GRAHAM: This saves the company fifty percent of the cost of its finishing oil. The chrome recovery system also saves the plant one hundred thousand gallons of water each day, reducing its sewage charges seven and a half percent. And, at a suggestion of the Department of Natural Resources, the company's also looking into selling the gypsum and potash produced by its tanning process as potting soil. US Leather officials are aware that all these pollution control and recycling efforts benefit the company's corporate image along with the environment. American shoemakers like Stride-Rite and G.H. Bass are very conscious of the impact their industry has on the environment. The companies now tag their Pfister-Vogel leather products as "environmentally-friendly." If that helps sell shoes, it also helps sell more Pfister-Vogel leather. Ericson says he doesn't know exactly how all these innovations and marketing possibilities will affect his company's bottom line. But US Leather does seem to have learned a valuable lesson.
ERICSON: There's no massive answer to recycling, it's a chemistry there and a chemistry there, but you start accumulating your recycling efforts, you come up to some pretty big numbers.
GRAHAM: Those numbers also look good to the Lake Michigan Federation. The activist group helped Pfister-Vogel in its pollution control and recycling efforts. Regional Director Kathy Vero says she's not surprised by the variety of potential uses uncovered when companies try to reuse and recycle wastes.
VERO: That's, I mean that's exactly the old adage, you know, one person's garbage is another person's treasure. And I think that that's what all these crackdowns in discharge limits are doing, is forcing companies to be innovative and to find outlets for their waste.
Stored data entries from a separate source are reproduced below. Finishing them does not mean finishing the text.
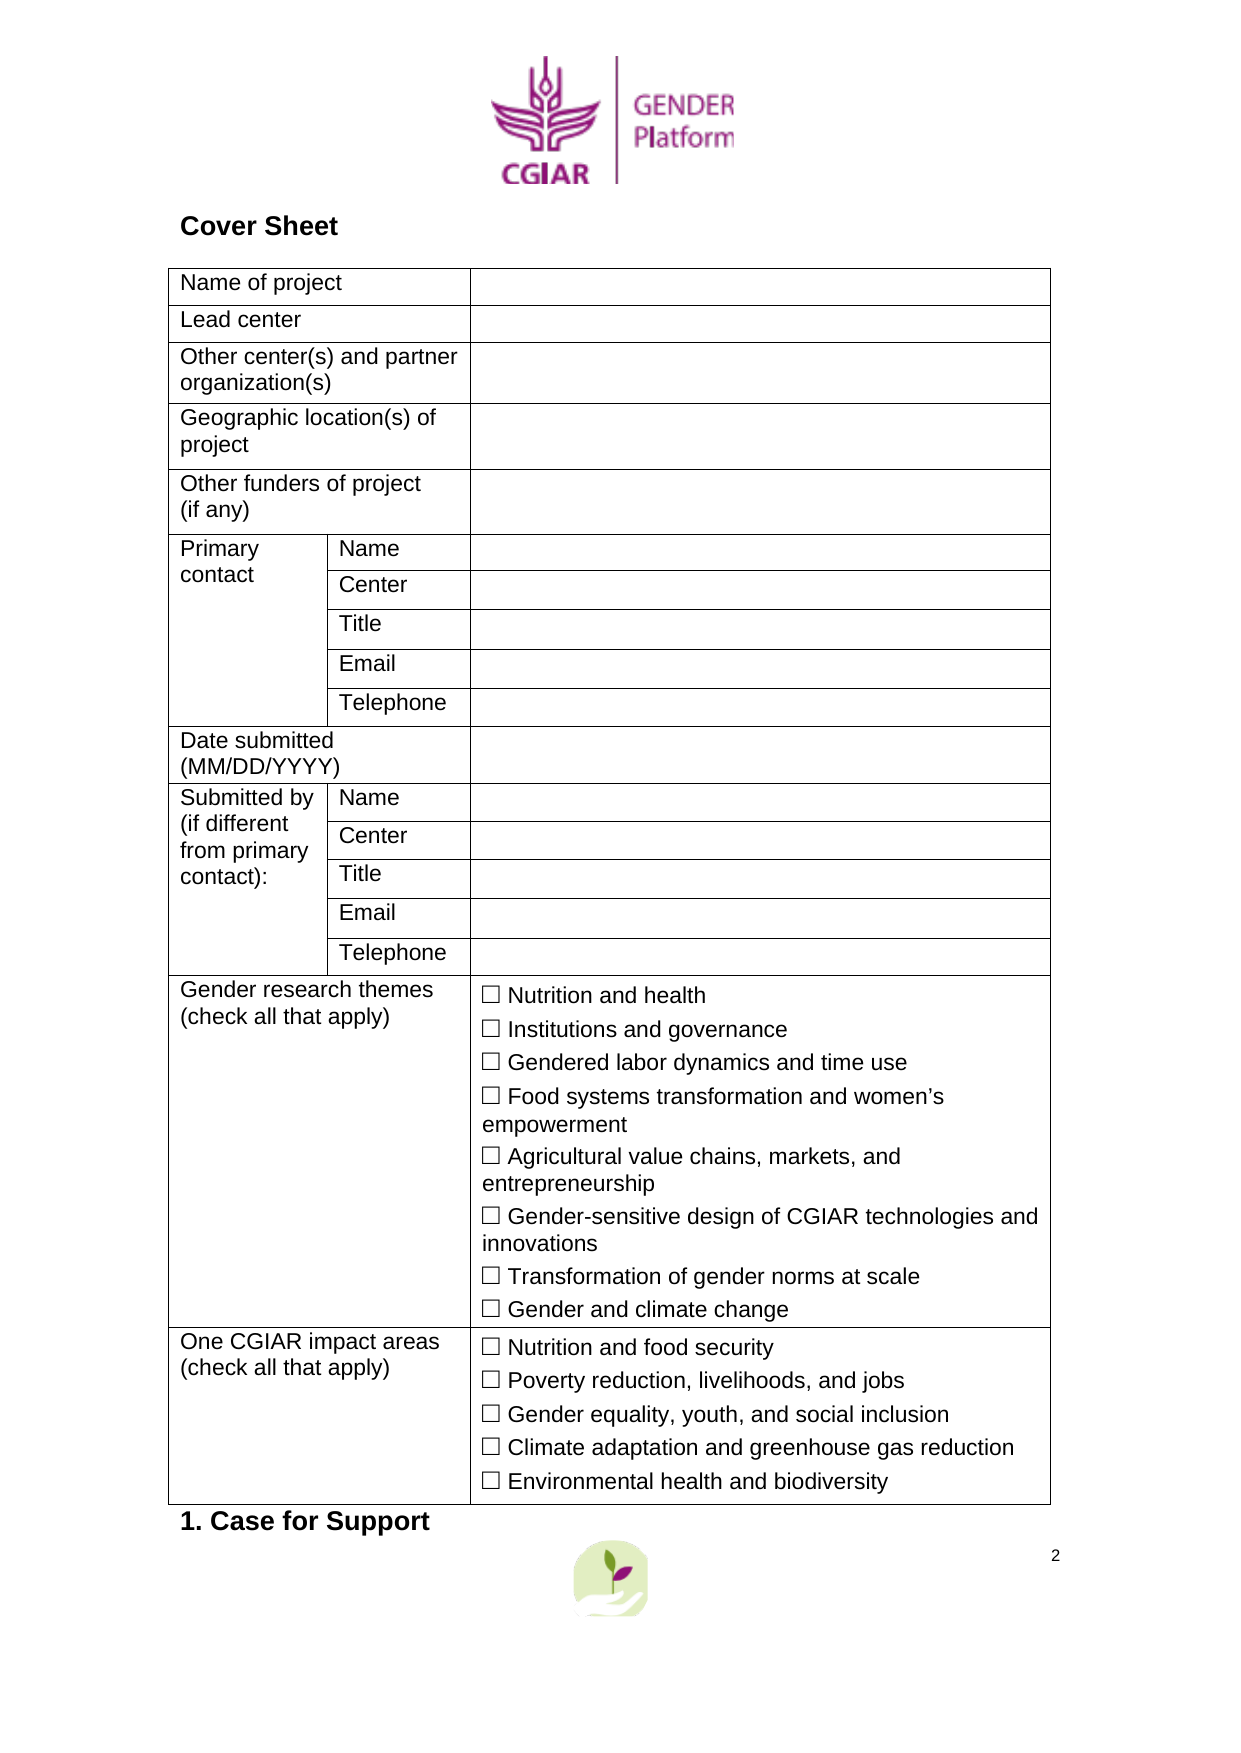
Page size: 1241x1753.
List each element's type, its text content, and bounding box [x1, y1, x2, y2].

table_cell [471, 727, 1050, 783]
table_cell □ Nutrition and food security □ Poverty reduction, livelihoods, and jobs □ Gender equality, youth, and social inclusion □ Climate adaptation and greenhouse gas reduction □ Environmental health and biodiversity [471, 1328, 1050, 1504]
table_header [471, 269, 1050, 305]
table_cell [471, 784, 1050, 821]
table_cell Primary contact [169, 535, 327, 726]
text Cover Sheet [180, 210, 1060, 241]
table_cell Email [328, 650, 470, 688]
table_cell [471, 535, 1050, 569]
table_cell [471, 404, 1050, 469]
table_cell Submitted by (if different from primary contact): [169, 784, 327, 975]
table_cell [471, 822, 1050, 858]
table_cell Other funders of project (if any) [169, 470, 470, 533]
table_cell [471, 470, 1050, 533]
table_cell Gender research themes (check all that apply) [169, 976, 470, 1327]
table_cell Date submitted (MM/DD/YYYY) [169, 727, 470, 783]
table_cell Center [328, 571, 470, 609]
table_header Name of project [169, 269, 470, 305]
table_cell Lead center [169, 306, 470, 342]
table_cell [471, 571, 1050, 609]
table_cell Other center(s) and partner organization(s) [169, 343, 470, 403]
table_cell Telephone [328, 689, 470, 726]
text 1. Case for Support [180, 1505, 1060, 1536]
table_cell [471, 939, 1050, 975]
table_cell Geographic location(s) of project [169, 404, 470, 469]
table_cell Email [328, 899, 470, 937]
table_cell Center [328, 822, 470, 858]
table_cell One CGIAR impact areas (check all that apply) [169, 1328, 470, 1504]
table_cell [471, 306, 1050, 342]
table_cell □ Nutrition and health □ Institutions and governance □ Gendered labor dynamics and time use □ Food systems transformation and women’s empowerment □ Agricultural value chains, markets, and entrepreneurship □ Gender-sensitive design of CGIAR technologies and innovations □ Transformation of gender norms at scale □ Gender and climate change [471, 976, 1050, 1327]
table_cell [471, 860, 1050, 898]
table_cell [471, 899, 1050, 937]
table_cell Title [328, 610, 470, 648]
table_cell [471, 343, 1050, 403]
table_cell [471, 689, 1050, 726]
table_cell Name [328, 784, 470, 821]
table_cell Title [328, 860, 470, 898]
table_cell Name [328, 535, 470, 569]
table_cell [471, 650, 1050, 688]
table_cell [471, 610, 1050, 648]
table_cell Telephone [328, 939, 470, 975]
GRAHAM: And Vero says the changes at Pfister-Vogel are just one example of how tougher laws to protect the Lake Michigan basin can also be good business policy for the region's industry. Others in the leather industry may be able to benefit from Pfister-Vogel's experience as well. And while Pfister-Vogel has patents pending on its new chrome recovery system, the company says its doors will be open to its competitors in Milwaukee and elsewhere to come in and check out the new technology. And that could be good news for both Milwaukee's leather industry and the city's environment. For Living on Earth, I'm Beth Graham in Milwaukee.